Dataset entries:

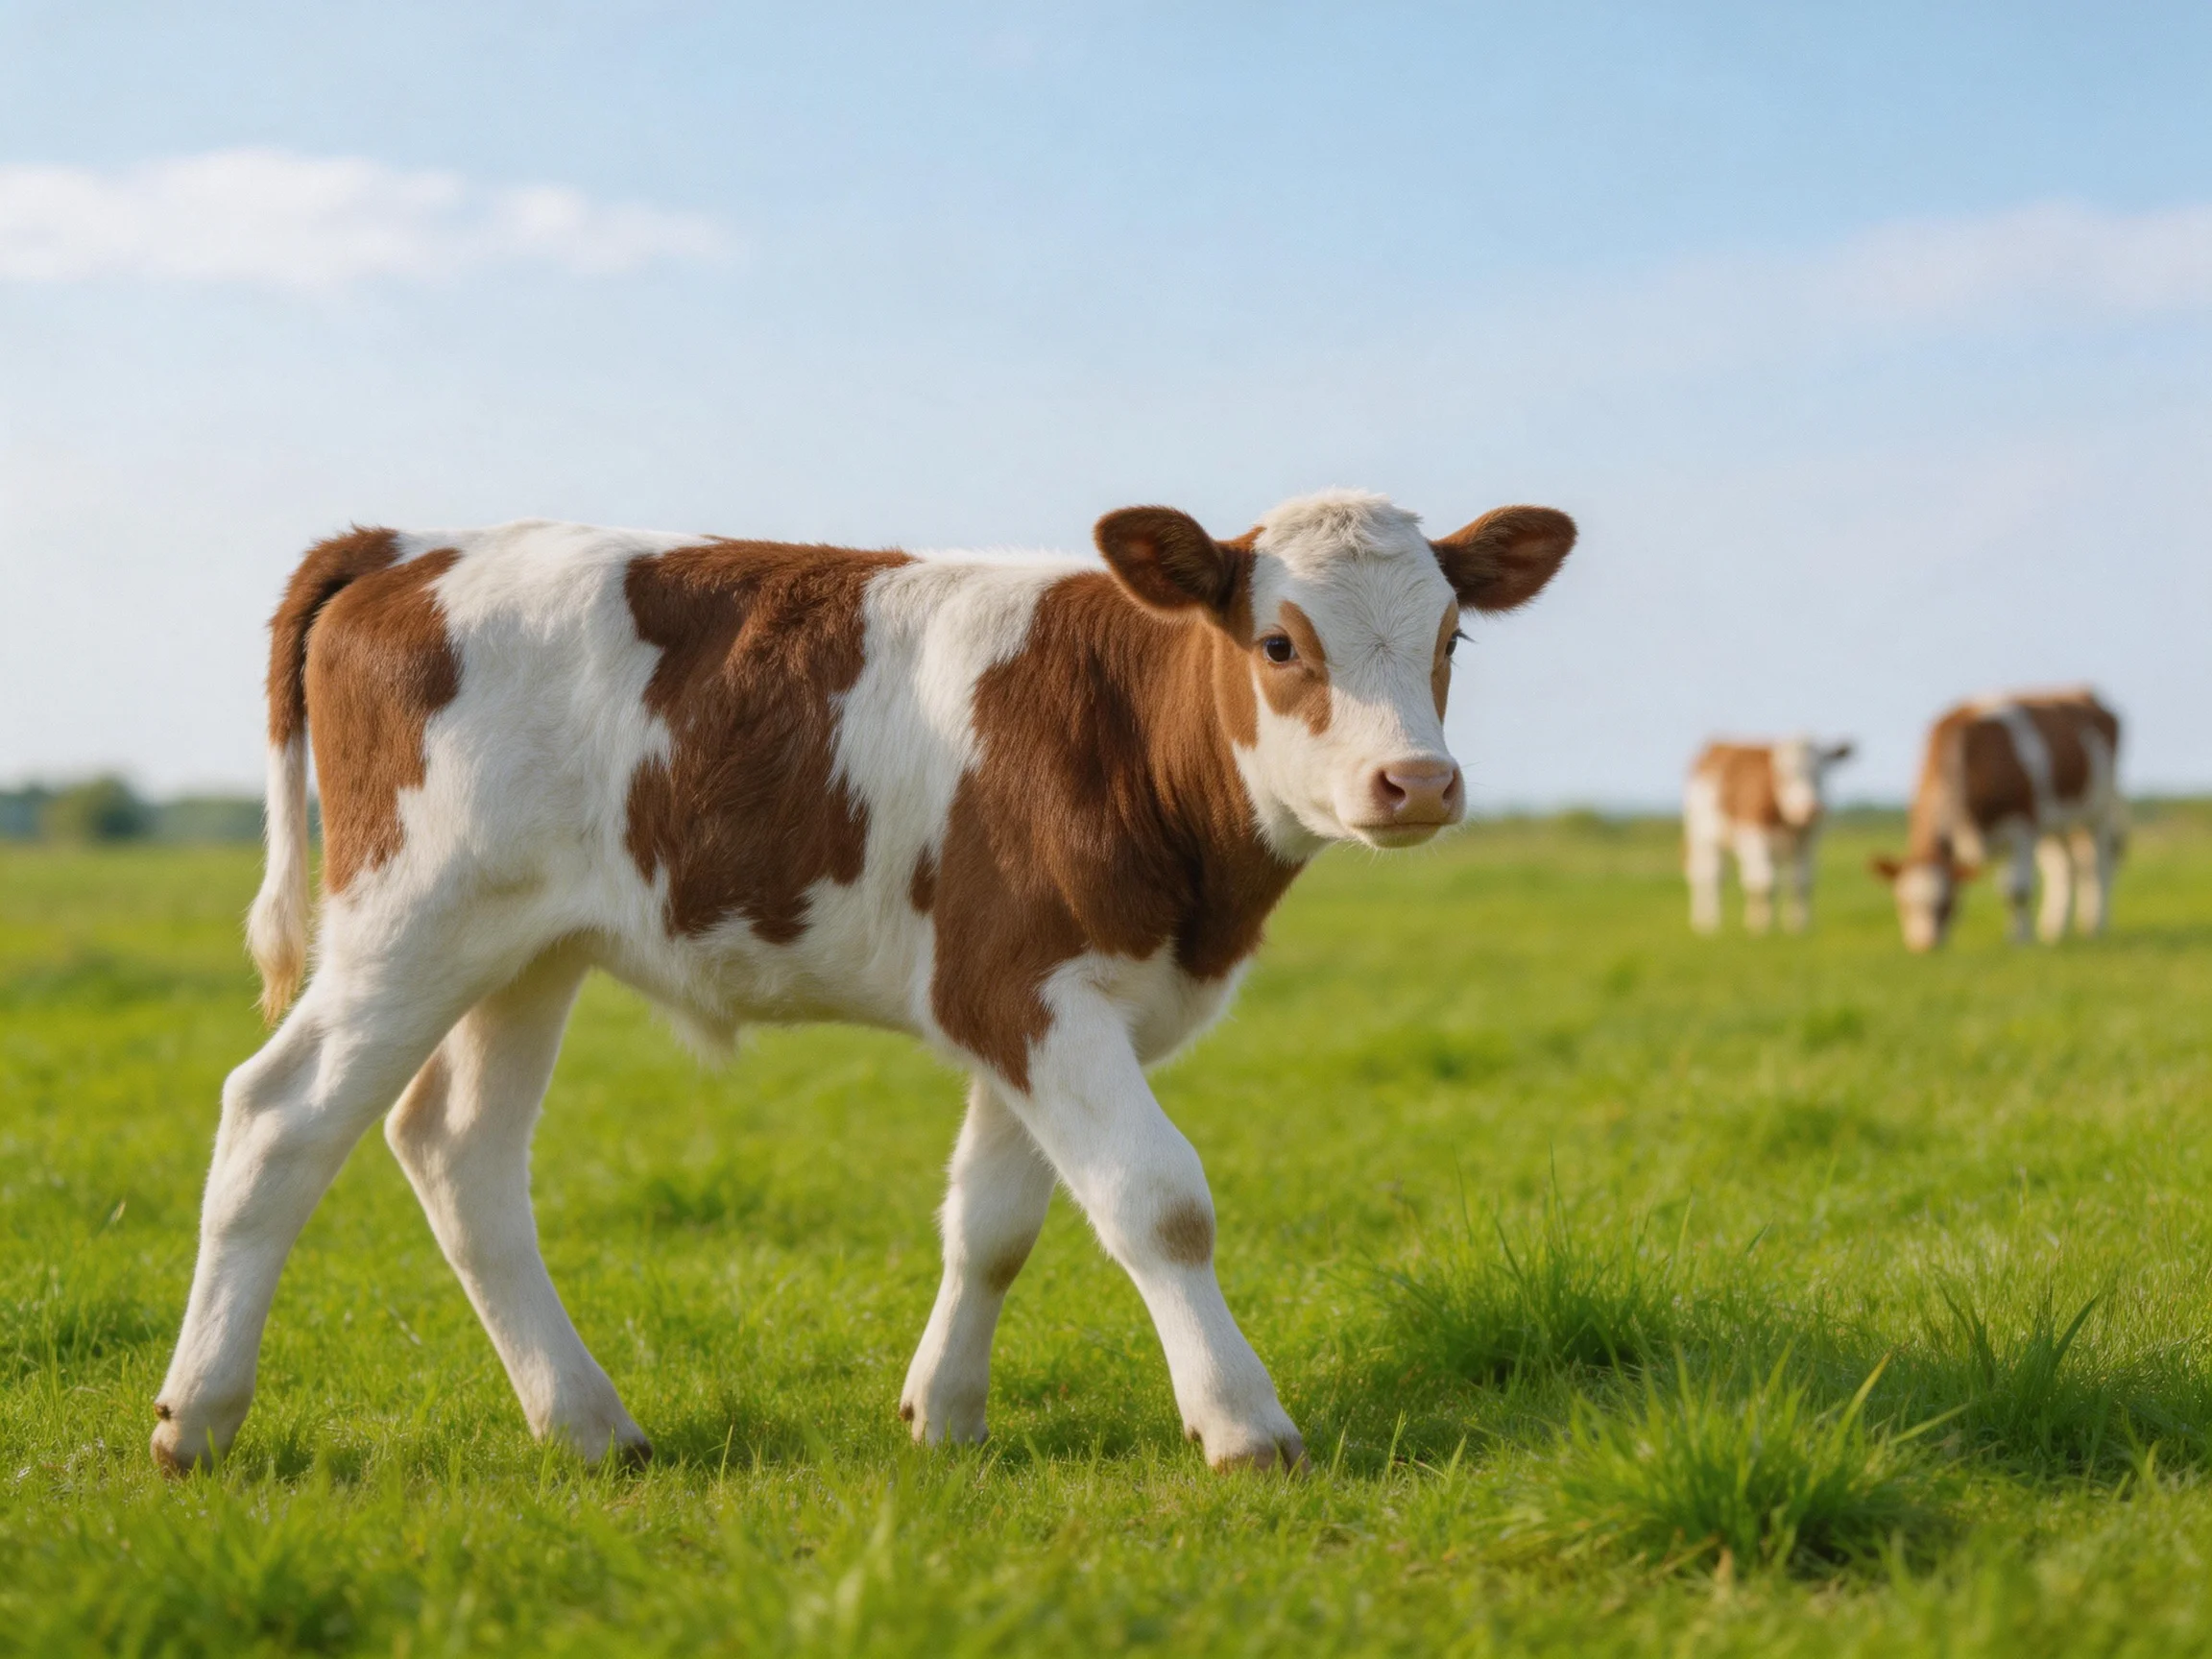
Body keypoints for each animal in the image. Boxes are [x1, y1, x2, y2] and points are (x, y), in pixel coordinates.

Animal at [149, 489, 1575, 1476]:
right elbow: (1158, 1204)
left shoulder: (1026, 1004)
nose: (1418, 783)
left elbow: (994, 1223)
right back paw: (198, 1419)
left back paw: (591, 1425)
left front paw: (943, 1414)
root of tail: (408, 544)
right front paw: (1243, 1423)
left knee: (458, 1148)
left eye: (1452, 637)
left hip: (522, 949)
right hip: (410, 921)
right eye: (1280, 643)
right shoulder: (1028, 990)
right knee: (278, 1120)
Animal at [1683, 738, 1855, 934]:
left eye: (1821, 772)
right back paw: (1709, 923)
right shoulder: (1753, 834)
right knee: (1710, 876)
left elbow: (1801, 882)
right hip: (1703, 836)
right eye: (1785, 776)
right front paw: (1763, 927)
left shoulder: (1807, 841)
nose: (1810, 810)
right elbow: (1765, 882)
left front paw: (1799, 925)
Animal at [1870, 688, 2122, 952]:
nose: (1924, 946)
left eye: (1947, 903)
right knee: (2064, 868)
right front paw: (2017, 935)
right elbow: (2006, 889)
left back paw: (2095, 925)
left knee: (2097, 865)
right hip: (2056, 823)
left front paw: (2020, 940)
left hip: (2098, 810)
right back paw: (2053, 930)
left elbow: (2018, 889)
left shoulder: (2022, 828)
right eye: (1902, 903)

■ EXERCISE: Your task is to transcribe all of the records precisely, with no images included.

■ RESPONSE FOR THIS EXERCISE:
Body keypoints for each animal in the image. Boxes are [x1, y1, x2, y2] and points are (x, y), in pixel coordinates.

Animal at [149, 489, 1575, 1476]:
right elbow: (1158, 1204)
left shoulder: (1026, 1004)
nose: (1418, 783)
left elbow: (994, 1223)
right back paw: (198, 1419)
left back paw: (591, 1425)
left front paw: (943, 1414)
root of tail: (408, 544)
right front paw: (1243, 1423)
left knee: (458, 1148)
left eye: (1452, 637)
left hip: (522, 949)
right hip: (410, 921)
right eye: (1280, 643)
right shoulder: (1028, 990)
right knee: (278, 1120)
Animal at [1683, 738, 1855, 934]:
left eye: (1821, 772)
right back paw: (1709, 923)
right shoulder: (1753, 834)
right knee: (1710, 876)
left elbow: (1801, 882)
right hip: (1703, 836)
right eye: (1785, 776)
right front paw: (1763, 927)
left shoulder: (1807, 841)
nose: (1810, 810)
right elbow: (1765, 882)
left front paw: (1799, 925)
Animal at [1870, 688, 2122, 952]:
nose: (1924, 946)
left eye: (1947, 903)
right knee: (2064, 868)
right front paw: (2017, 935)
right elbow: (2006, 889)
left back paw: (2095, 925)
left knee: (2097, 865)
right hip: (2056, 823)
left front paw: (2020, 940)
left hip: (2098, 810)
right back paw: (2053, 930)
left elbow: (2018, 889)
left shoulder: (2022, 828)
right eye: (1902, 903)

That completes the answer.